In general, CopySpider has its operation described by the following process:
- Web search.
- Web links filter.
- Download of candidates.
- Collusion analysis.
To understand each of these steps, here is a description with more information about the internal technique of CopySpider.
Upon receiving an input document to be tested, CopySpider parses the entire document and creates a data structure with relevant information and that will be utilized to search for similar documents. This analysis technique is called fingerprinting. The more representative the fingerprint of a document, more responsive and accurate the search for similar documents, enabling the discovery of unauthorized copies.
- Web search
With the fingerprint of the input document, CopySpider performs a series of queries on the internet. Each query is analyzed and the results are stored in a second data structure, which is called web links filter.
- Web links filter
With the set of web links from Web Search step, CopySpider applies a filter selection of the most relevant results, identifying what are the documents that have the greatest chance of being similar to the input document. These documents are called candidates.
- Download of candidates
For each document candidate, CopySpider tries to download the content to a local file.
- Collusion analysis
With the downloaded candidates, CopySpider makes a second comparison process by applying a technique called collusion analysis. This second comparison step is very fast because all candidates's information are in memory.
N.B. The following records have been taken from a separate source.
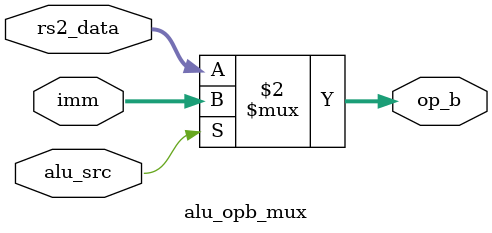
<source format=v>

module alu_opb_mux (
    input  wire        alu_src,     // 1: use imm, 0: use rs2
    input  wire [31:0] rs2_data,    // rs2 from register file
    input  wire [31:0] imm,         // immediate (already sign-extended)
    output wire [31:0] op_b         // final operand B to ALU
);

    assign op_b = (alu_src == 1'b1) ? imm : rs2_data;

endmodule

</source>
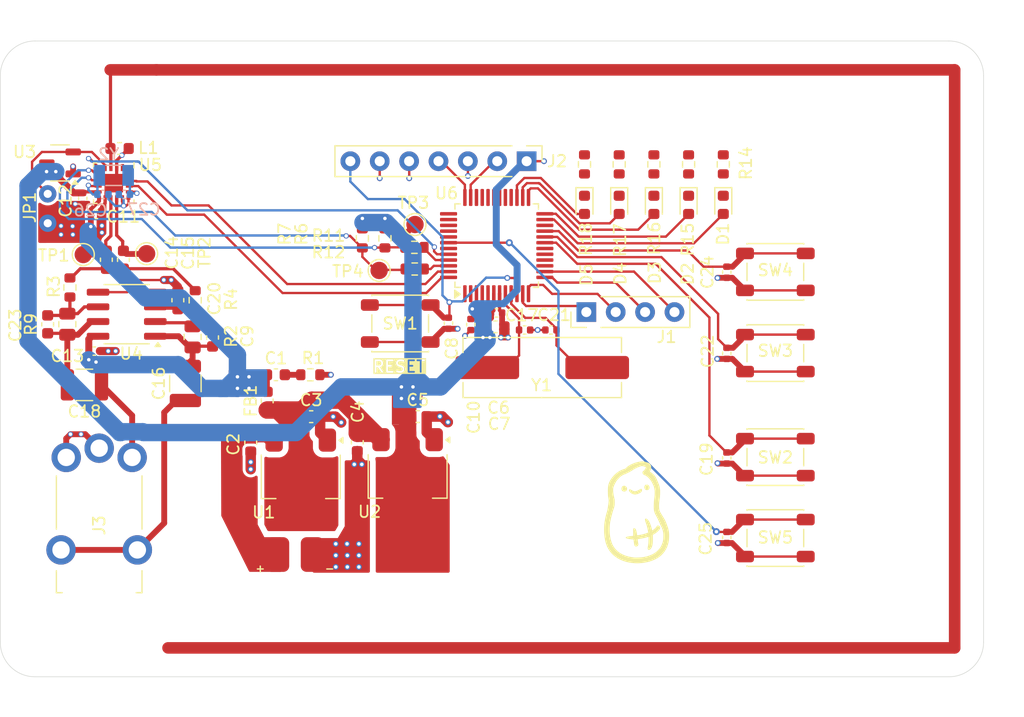
<source format=kicad_pcb>
(kicad_pcb
	(version 20241229)
	(generator "pcbnew")
	(generator_version "9.0")
	(general
		(thickness 1.6)
		(legacy_teardrops no)
	)
	(paper "A4")
	(layers
		(0 "F.Cu" signal)
		(4 "In1.Cu" signal)
		(6 "In2.Cu" signal)
		(2 "B.Cu" signal)
		(9 "F.Adhes" user "F.Adhesive")
		(11 "B.Adhes" user "B.Adhesive")
		(13 "F.Paste" user)
		(15 "B.Paste" user)
		(5 "F.SilkS" user "F.Silkscreen")
		(7 "B.SilkS" user "B.Silkscreen")
		(1 "F.Mask" user)
		(3 "B.Mask" user)
		(17 "Dwgs.User" user "User.Drawings")
		(19 "Cmts.User" user "User.Comments")
		(21 "Eco1.User" user "User.Eco1")
		(23 "Eco2.User" user "User.Eco2")
		(25 "Edge.Cuts" user)
		(27 "Margin" user)
		(31 "F.CrtYd" user "F.Courtyard")
		(29 "B.CrtYd" user "B.Courtyard")
		(35 "F.Fab" user)
		(33 "B.Fab" user)
		(39 "User.1" user)
		(41 "User.2" user)
		(43 "User.3" user)
		(45 "User.4" user)
	)
	(setup
		(stackup
			(layer "F.SilkS"
				(type "Top Silk Screen")
			)
			(layer "F.Paste"
				(type "Top Solder Paste")
			)
			(layer "F.Mask"
				(type "Top Solder Mask")
				(thickness 0.01)
			)
			(layer "F.Cu"
				(type "copper")
				(thickness 0.035)
			)
			(layer "dielectric 1"
				(type "prepreg")
				(thickness 0.1)
				(material "FR4")
				(epsilon_r 4.5)
				(loss_tangent 0.02)
			)
			(layer "In1.Cu"
				(type "copper")
				(thickness 0.035)
			)
			(layer "dielectric 2"
				(type "core")
				(thickness 1.24)
				(material "FR4")
				(epsilon_r 4.5)
				(loss_tangent 0.02)
			)
			(layer "In2.Cu"
				(type "copper")
				(thickness 0.035)
			)
			(layer "dielectric 3"
				(type "prepreg")
				(thickness 0.1)
				(material "FR4")
				(epsilon_r 4.5)
				(loss_tangent 0.02)
			)
			(layer "B.Cu"
				(type "copper")
				(thickness 0.035)
			)
			(layer "B.Mask"
				(type "Bottom Solder Mask")
				(thickness 0.01)
			)
			(layer "B.Paste"
				(type "Bottom Solder Paste")
			)
			(layer "B.SilkS"
				(type "Bottom Silk Screen")
			)
			(copper_finish "None")
			(dielectric_constraints no)
		)
		(pad_to_mask_clearance 0)
		(allow_soldermask_bridges_in_footprints no)
		(tenting front back)
		(pcbplotparams
			(layerselection 0x00000000_00000000_55555555_5755f5ff)
			(plot_on_all_layers_selection 0x00000000_00000000_00000000_00000000)
			(disableapertmacros no)
			(usegerberextensions no)
			(usegerberattributes yes)
			(usegerberadvancedattributes yes)
			(creategerberjobfile yes)
			(dashed_line_dash_ratio 12.000000)
			(dashed_line_gap_ratio 3.000000)
			(svgprecision 4)
			(plotframeref no)
			(mode 1)
			(useauxorigin no)
			(hpglpennumber 1)
			(hpglpenspeed 20)
			(hpglpendiameter 15.000000)
			(pdf_front_fp_property_popups yes)
			(pdf_back_fp_property_popups yes)
			(pdf_metadata yes)
			(pdf_single_document no)
			(dxfpolygonmode yes)
			(dxfimperialunits yes)
			(dxfusepcbnewfont yes)
			(psnegative no)
			(psa4output no)
			(plot_black_and_white yes)
			(plotinvisibletext no)
			(sketchpadsonfab no)
			(plotpadnumbers no)
			(hidednponfab no)
			(sketchdnponfab yes)
			(crossoutdnponfab yes)
			(subtractmaskfromsilk no)
			(outputformat 1)
			(mirror no)
			(drillshape 1)
			(scaleselection 1)
			(outputdirectory "")
		)
	)
	(net 0 "")
	(net 1 "Net-(AE1-A)")
	(net 2 "Net-(C1-Pad2)")
	(net 3 "+5VA")
	(net 4 "GND")
	(net 5 "+9V")
	(net 6 "+5V")
	(net 7 "+3.3V")
	(net 8 "/NRST")
	(net 9 "Net-(U4-VO1)")
	(net 10 "Net-(U6-VREF+)")
	(net 11 "Net-(U5-ROUT)")
	(net 12 "Net-(C14-Pad1)")
	(net 13 "Net-(U5-LOUT)")
	(net 14 "Net-(C15-Pad1)")
	(net 15 "Net-(J3-R)")
	(net 16 "Net-(U6-PF0)")
	(net 17 "Net-(J3-L)")
	(net 18 "Net-(U4-VO2)")
	(net 19 "Net-(U4-BYPASS)")
	(net 20 "Net-(U6-PF1)")
	(net 21 "Net-(U5-RCLK)")
	(net 22 "Net-(U5-GPO3)")
	(net 23 "Net-(D1-K)")
	(net 24 "Net-(D1-A)")
	(net 25 "Net-(D2-K)")
	(net 26 "Net-(D2-A)")
	(net 27 "Net-(D3-A)")
	(net 28 "Net-(D3-K)")
	(net 29 "Net-(D4-K)")
	(net 30 "Net-(D4-A)")
	(net 31 "Net-(D5-A)")
	(net 32 "Net-(D5-K)")
	(net 33 "Net-(J1-Pin_4)")
	(net 34 "Net-(J1-Pin_2)")
	(net 35 "Net-(J1-Pin_3)")
	(net 36 "Net-(J1-Pin_1)")
	(net 37 "Net-(J2-Pin_4)")
	(net 38 "Net-(J2-Pin_2)")
	(net 39 "Net-(JP1-A)")
	(net 40 "Net-(U4-IN1-)")
	(net 41 "Net-(U4-IN2-)")
	(net 42 "Net-(U6-PB0)")
	(net 43 "/SCL")
	(net 44 "/SDA")
	(net 45 "Net-(U6-PB1)")
	(net 46 "Net-(U6-PB2)")
	(net 47 "Net-(U6-PB6)")
	(net 48 "Net-(U6-PB7)")
	(net 49 "Net-(U6-PB3)")
	(net 50 "/ADDR_SEL")
	(net 51 "/GPO1")
	(net 52 "unconnected-(U5-NC-Pad20)")
	(net 53 "unconnected-(U5-NC-Pad1)")
	(net 54 "/GPO2")
	(net 55 "unconnected-(U6-PA4-Pad15)")
	(net 56 "unconnected-(U6-PD1-Pad39)")
	(net 57 "unconnected-(U6-PC14-Pad2)")
	(net 58 "unconnected-(U6-PC13-Pad1)")
	(net 59 "unconnected-(U6-PB4-Pad43)")
	(net 60 "unconnected-(U6-PC15-Pad3)")
	(net 61 "unconnected-(U6-PA6-Pad17)")
	(net 62 "unconnected-(U6-PA7-Pad18)")
	(net 63 "unconnected-(U6-PA15-Pad37)")
	(net 64 "unconnected-(U6-PA10{slash}PA12-Pad34)")
	(net 65 "unconnected-(U6-NC{slash}PA9-Pad29)")
	(net 66 "unconnected-(U6-PC7-Pad31)")
	(net 67 "unconnected-(U6-PD3-Pad41)")
	(net 68 "unconnected-(U6-PA5-Pad16)")
	(net 69 "unconnected-(U6-NC{slash}PA10-Pad32)")
	(net 70 "unconnected-(U6-PC6-Pad30)")
	(net 71 "unconnected-(U6-PA8-Pad28)")
	(net 72 "unconnected-(U6-PD2-Pad40)")
	(net 73 "unconnected-(U6-PA9{slash}PA11-Pad33)")
	(net 74 "unconnected-(U6-PD0-Pad38)")
	(net 75 "unconnected-(U6-PB10-Pad22)")
	(footprint "Resistor_SMD:R_0603_1608Metric" (layer "F.Cu") (at 71.825 57.725))
	(footprint "Resistor_SMD:R_0603_1608Metric" (layer "F.Cu") (at 42.02 59.325 90))
	(footprint "Capacitor_SMD:C_0402_1005Metric" (layer "F.Cu") (at 98.8 80.95 -90))
	(footprint "_Project_Library:PinHeader_1x07_P2.54mm_Vertical_Tight" (layer "F.Cu") (at 73.88 48.4 -90))
	(footprint "Package_SO:SOIC-8_3.9x4.9mm_P1.27mm" (layer "F.Cu") (at 46.925 61.635 180))
	(footprint "Capacitor_SMD:C_1210_3225Metric" (layer "F.Cu") (at 43.275 67.75 180))
	(footprint "Capacitor_SMD:C_0402_1005Metric" (layer "F.Cu") (at 98.8 74.075 -90))
	(footprint "Package_TO_SOT_SMD:SOT-23-3" (layer "F.Cu") (at 41.1625 48.55 180))
	(footprint "Resistor_SMD:R_0603_1608Metric" (layer "F.Cu") (at 95.5 48.675 -90))
	(footprint "MountingHole:MountingHole_3.2mm_M3_ISO7380" (layer "F.Cu") (at 53 50))
	(footprint "_Project_Library:ExposedPad_2Conn_2x3mm_P3mm" (layer "F.Cu") (at 61.475 82.425))
	(footprint "_Project_Library:Crystal_SMD_2Pin_11.7x5mm" (layer "F.Cu") (at 82.85 66.25 180))
	(footprint "Capacitor_SMD:C_0402_1005Metric" (layer "F.Cu") (at 83.6 63))
	(footprint "Resistor_SMD:R_0603_1608Metric" (layer "F.Cu") (at 52.85 60.425 90))
	(footprint "Button_Switch_SMD:SW_SPST_PTS647_Sx38" (layer "F.Cu") (at 103 81))
	(footprint "_Project_Library:PinHeader_1x04_P2.54mm_Vertical_Tight" (layer "F.Cu") (at 90.47 61.45 90))
	(footprint "Diode_SMD:D_0603_1608Metric" (layer "F.Cu") (at 98.5 52.175 -90))
	(footprint "Resistor_SMD:R_0805_2012Metric" (layer "F.Cu") (at 52.625 63.6 90))
	(footprint "Button_Switch_SMD:SW_SPST_PTS647_Sx38" (layer "F.Cu") (at 70.569811 62.439731 180))
	(footprint "Resistor_SMD:R_0603_1608Metric" (layer "F.Cu") (at 67.3 55.075 90))
	(footprint "Resistor_SMD:R_0805_2012Metric" (layer "F.Cu") (at 41.795 62.5 90))
	(footprint "_Project_Library:Skyworks_Si470405-D60_QFN-20_1EP_3x3_P0.5mm" (layer "F.Cu") (at 45.81 50.3 -90))
	(footprint "Resistor_SMD:R_0603_1608Metric" (layer "F.Cu") (at 92.5 48.675 -90))
	(footprint "Diode_SMD:D_0603_1608Metric" (layer "F.Cu") (at 95.5 52.175 -90))
	(footprint "Capacitor_SMD:C_1210_3225Metric" (layer "F.Cu") (at 52 67.625 90))
	(footprint "_Project_Library:Peanut" (layer "F.Cu") (at 91.05 78.775))
	(footprint "Resistor_SMD:R_0603_1608Metric" (layer "F.Cu") (at 98.5 48.675 -90))
	(footprint "Diode_SMD:D_0603_1608Metric" (layer "F.Cu") (at 89.5 52.175 -90))
	(footprint "Capacitor_SMD:C_0402_1005Metric" (layer "F.Cu") (at 76.675 62.53 -90))
	(footprint "Inductor_SMD:L_0603_1608Metric" (layer "F.Cu") (at 59.075 69.1375 90))
	(footprint "Capacitor_SMD:C_0603_1608Metric" (layer "F.Cu") (at 66.861633 72.715145 -90))
	(footprint "Package_TO_SOT_SMD:SOT-223-3_TabPin2" (layer "F.Cu") (at 71.211633 75.640145 -90))
	(footprint "Capacitor_SMD:C_0603_1608Metric" (layer "F.Cu") (at 78.8 62.725))
	(footprint "Capacitor_SMD:C_0603_1608Metric" (layer "F.Cu") (at 46.644782 56.926129 90))
	(footprint "Capacitor_SMD:C_0603_1608Metric" (layer "F.Cu") (at 40.095 62.5125 90))
	(footprint "_Project_Library:EmbeddedAntenna_Si47xx" (layer "F.Cu") (at 45.5 40.5))
	(footprint "Capacitor_SMD:C_0402_1005Metric"
		(layer "F.Cu")
		(uuid "6ef16b53-e18e-42dc-aaf7-634d82b38a79")
		(at 98.8 65.02 -90)
		(descr "Capacitor SMD 0402 (1005 Metric), square (rectangular) end terminal, IPC_7351 nominal, (Body size source: IPC-SM-782 page 76, https://www.pcb-3d.com/wordpress/wp-content/uploads/ipc-sm-782a_amendment_1_and_2.pdf), generated with kicad-footprint-generator")
		(tags "capacitor")
		(property "Reference" "C22"
			(at -0.17 1.65 90)
			(layer "F.SilkS")
			(uuid "e9827022-5bdf-459b-898a-057c7e95b4df")
			(effects
				(font
					(size 1 1)
					(thickness 0.15)
				)
			)
		)
		(property "Value" "0.1uF"
			(at 0 1.16 90)
			(layer "F.Fab")
			(uuid "7326e8d2-564f-4f63-9ebd-42a9087040df")
			(effects
				(font
					(size 1 1)
					(thickness 0.15)
				)
			)
		)
		(property "Datasheet" ""
			(at 0 0 270)
			(unlocked yes)
			(layer "F.Fab")
			(hide yes)
			(uuid "b095b20c-ab0b-449f-9d54-791e84da7c33")
			(effects
				(font
					(size 1.27 1.27)
					(thickness 0.15)
				)
			)
		)
		(property "Description" "Unpolarized capacitor"
			(at 0 0 270)
			(unlocked yes)
			(layer "F.Fab")
			(hide yes)
			(uuid "6d9f6bbb-4e62-4f2b-8aa4-66d1030fbefe")
			(effects
				(font
					(size 1.27 1.27)
					(thickness 0.15)
				)
			)
		)
		(property "Link" "https://www.digikey.ca/en/products/detail/samsung-electro-mechanics/CL05B104KA5NNNC/5961204"
			(at 0
... [390408 chars truncated]
</source>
This step determines important difference in CopySpider's technique because it increases the accuracy of the identification of similarities results. This second comparison by collusion analysis is detailed, fast, held in memory and does not compromise the total computational time.
Finally, CopySpider provides reports with color highlights between the input document and the candidates' content. Similar chunks of text are highlighted to support user's decision analysis. Reports improves the classifying task of checking the input document as having, or not, chunks literal copies or excerpts with incorrect references.